Meta-analysis simulation

Supplement to 2024-11-04 class notes

Modified

November 4, 2024

About

This page provides supporting information for an in-class simulation of a meta-analysis using the APES simulation tool.

Simulating studies

  1. Open the APES simulation app we used for Exercise 06.

  2. Set the effect size (d) to 0.3.

Important

Remember, the simulation allows us to do something we can’t do in real life: Determine in advance the size of some effect we want to measure using an experiment. Doing this is useful because we can see what can happen if the world is exactly the way we think it is. The world is rarely if ever this way, but having this kind of control is a great check on our assumptions.

Here, we want to simulate a small effect size to see what a meta-analysis might yield in a situation where there is really an effect, but it’s small.

  1. Open a separate browser window with a Google Form we will use to enter our data: https://forms.gle/ce9C7BLDi4nSdoH69
  1. Enter data for the Sample size, Mean difference between A and B, the low and high values for your confidence interval (CI), and a study identifier you choose. I just used ‘gilmore-01’ for my first simulation.

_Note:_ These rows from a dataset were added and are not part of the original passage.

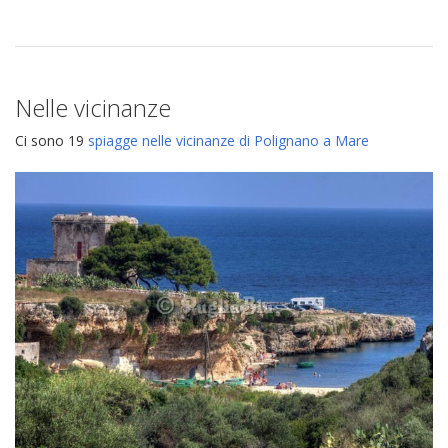
Nelle vicinanze
Ci sono 19
spiagge nelle vicinanze di Polignano a Mare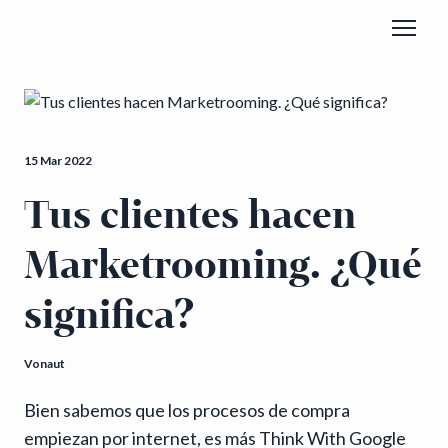
15 Mar 2022
Tus clientes hacen
Marketrooming. ¿Qué
significa?
Vonaut
Bien sabemos que los procesos de compra
empiezan por internet, es más Think With Google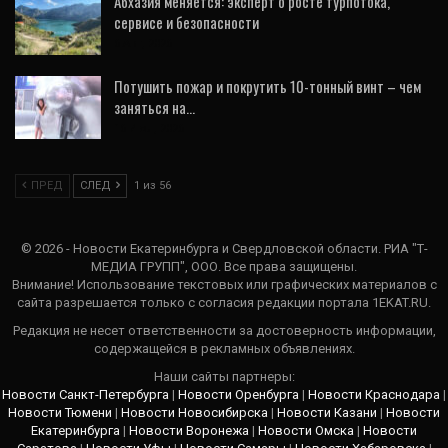
Абхазия меняется: эксперт о росте турпотока,
сервисе и безопасности
6 Авг, 2026
Потушить пожар и покрутить 10-тонный винт – чем
заняться на…
16 Июл, 2026
ПРЕД
СЛЕД
1 из 56
© 2026 - Новости Екатеринбурга и Свердловской области. РИА "Т-
МЕДИА ГРУПП", ООО. Все права защищены.
Внимание! Использование текстовых или графических материалов с
сайта разрешается только c согласия редакции портала 1EKAT.RU.
Редакция не несет ответственности за достоверность информации,
содержащейся в рекламных объявлениях.
Наши сайты партнеры:
Новости Санкт-Петербурга
|
Новости Оренбурга
|
Новости Краснодара
|
Новости Тюмени
|
Новости Новосибирска
|
Новости Казани
|
Новости
Екатеринбурга
|
Новости Воронежа
|
Новости Омска
|
Новости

  2. Change the sample size to another value (not the default n=75). Report your data and change your study identifier.

  3. Either keep the same sample size and hit the ‘regenerate’ button or change the sample size. When you change the sample size, the simulation will automatically regenerate new data. Report those data in the Google Form.

Set-up

We load the packages we will use.

library('ggplot2')
library('dplyr')

Attaching package: 'dplyr'
The following objects are masked from 'package:stats':

    filter, lag
The following objects are masked from 'package:base':

    intersect, setdiff, setequal, union
library('tidyr')
library('stringr')

Import data

if (!dir.exists('csv')) {
  message("Creating missing `csv/`.")
  dir.create("csv")
}

if (params$update_data) {
  options(gargle_oauth_email = Sys.getenv("GMAIL_SURVEY"))
  googledrive::drive_auth()
  
  googledrive::drive_download(
    "PSY 490.012 Fall 2024 Meta-analysis simulation (Responses)",
    path = file.path("csv", params$fn),
    type = "csv",
    overwrite = TRUE
  )
  
  message("Data updated.")
} else {
  message("Using stored data.")
}

Cleaning

Next we load the data file.

meta_analysis <-
  readr::read_csv(file.path("csv", params$fn), show_col_types = FALSE)

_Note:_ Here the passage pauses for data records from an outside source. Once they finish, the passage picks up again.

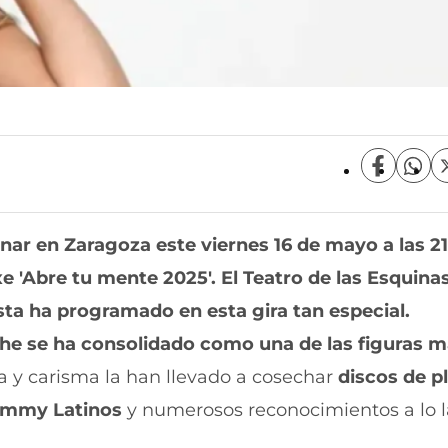
C
C
o
o
m
m
p
p
onar en Zaragoza este
viernes 16 de mayo a las 2
a
a
r
r
xe 'Abre tu mente 2025'
. El
Teatro de las Esquina
t
t
i
i
sta ha programado en esta gira tan especial.
r
r
he se ha consolidado como una de las figuras 
e
p
n
o
ía y carisma la han llevado a cosechar
discos de pl
F
r
a
W
ammy Latinos
y numerosos reconocimientos a lo l
c
h
e
a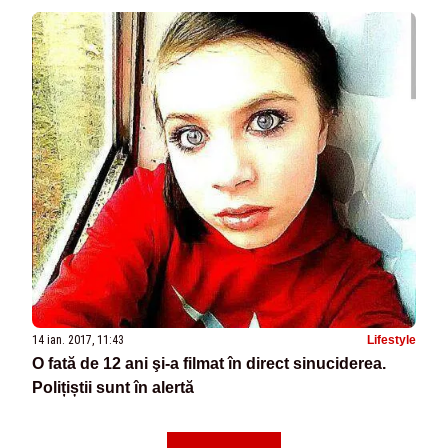
14 ian. 2017, 11:43
Lifestyle
O fată de 12 ani şi-a filmat în direct sinuciderea.
Polițiștii sunt în alertă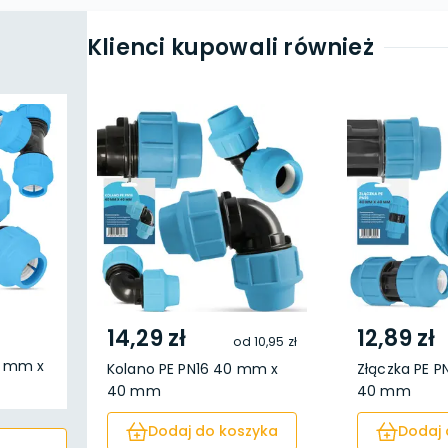
Klienci kupowali również
14,29 zł
12,89 zł
od
10,95 zł
40 mm x
Kolano PE PN16 40 mm x
Złączka PE 
40 mm
40 mm
Dodaj do koszyka
Dodaj 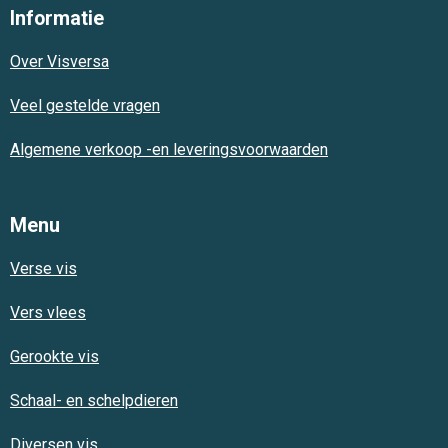
e
t
t
Informatie
b
s
a
o
A
g
Over Visversa
o
p
r
k
p
a
m
Veel gestelde vragen
Algemene verkoop -en leveringsvoorwaarden
Menu
Verse vis
Vers vlees
Gerookte vis
Schaal- en schelpdieren
Diversen vis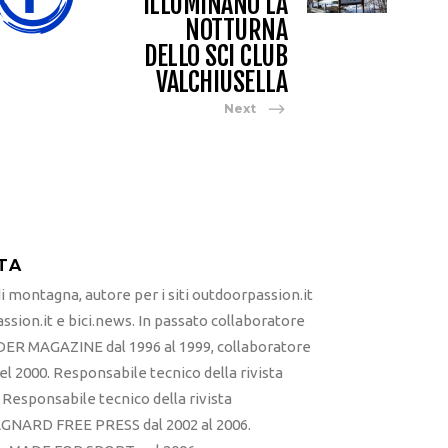
ILLUMINANO LA
NOTTURNA
DELLO SCI CLUB
VALCHIUSELLA
Next
TA
 montagna, autore per i siti outdoorpassion.it
sion.it e bici.news. In passato collaboratore
ER MAGAZINE dal 1996 al 1999, collaboratore
l 2000. Responsabile tecnico della rivista
esponsabile tecnico della rivista
RD FREE PRESS dal 2002 al 2006.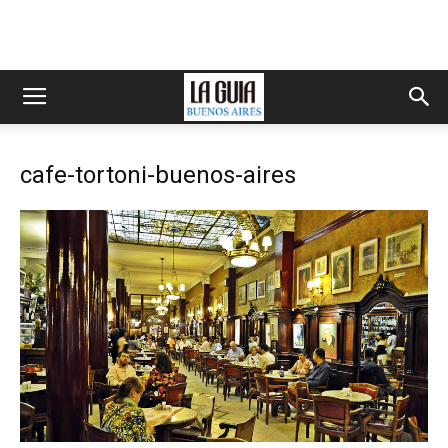
cafe-tortoni-buenos-aires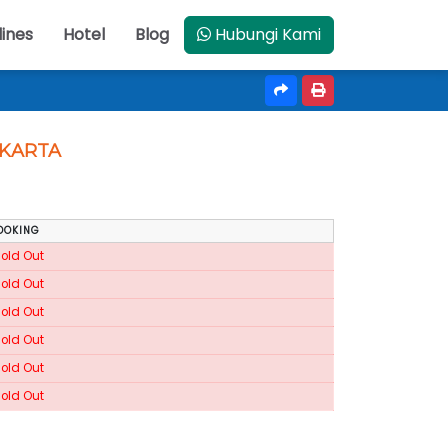
lines
Hotel
Blog
Hubungi Kami
JAKARTA
OOKING
Sold Out
Sold Out
Sold Out
Sold Out
Sold Out
Sold Out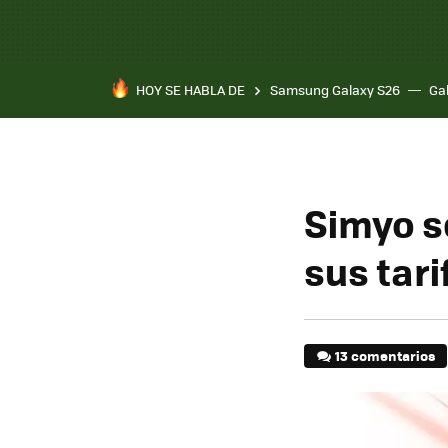
HOY SE HABLA DE
Samsung Galaxy S26
Ga
Simyo s
sus tari
13 comentarios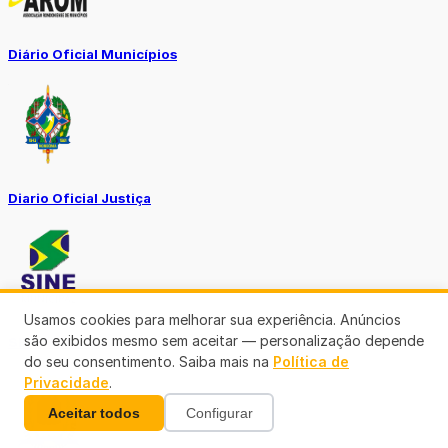
Diário Oficial Municípios
Diario Oficial Justiça
Usamos cookies para melhorar sua experiência. Anúncios
são exibidos mesmo sem aceitar — personalização depende
SINE Municipal
do seu consentimento. Saiba mais na
Política de
Privacidade
.
Aceitar todos
Configurar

We view the variable names.

names(meta_analysis)
[1] "Timestamp"       "Sample size"     "Mean diff (B-A)" "CI Low"         
[5] "CI High"         "Study-ID"       

Let’s clean the variable names to make them more “script-friendly”.

new_names <-
  c(
    "timestamp",
    "n",
    "effect",
    "ci_low",
    "ci_high",
    "study_id"
  )

names(meta_analysis) <- new_names

Plotting

meta_analysis |>
  dplyr::arrange(desc(effect)) |>
  ggplot() +
  aes(x = effect, y = study_id) +
  geom_point() +
  geom_pointrange(aes(x = effect, xmin=ci_low, xmax=ci_high)) +
  xlim(-.5, 1) +
  theme_classic() +
  theme(legend.position = "none") +
  geom_vline(xintercept = 0, linetype = "dotted", color = "red")
Warning: Removed 3 rows containing missing values or values outside the scale range
(`geom_segment()`).
Figure 1: Simulating a meta-analysis of an experiment with d=0.3. The size of the dots is proportional to the sample size (n).

Can we simulate what this would look like if there was a big file drawer effect?

Let’s eliminate all of the examples where the CI included zero.

meta_analysis |>
  # filter (remove) all entries where `ci_low` is less than zero.
  dplyr::filter(ci_low > 0) |>
  dplyr::arrange(desc(effect)) |>
  ggplot() +
  aes(x = effect, y = study_id) +
  geom_point() +
  geom_pointrange(aes(x = effect, xmin=ci_low, xmax=ci_high)) +
  xlim(-.5, 1) +
  theme_classic() +
  theme(legend.position = "none") +
  geom_vline(xintercept = 0, linetype = "dotted", color = "red")
Warning: Removed 1 row containing missing values or values outside the scale range
(`geom_segment()`).
Figure 2: Simulating a meta-analysis of an experiment with d=0.3. The size of the dots is proportional to the sample size (n). We remove studies whose CI’s include 0.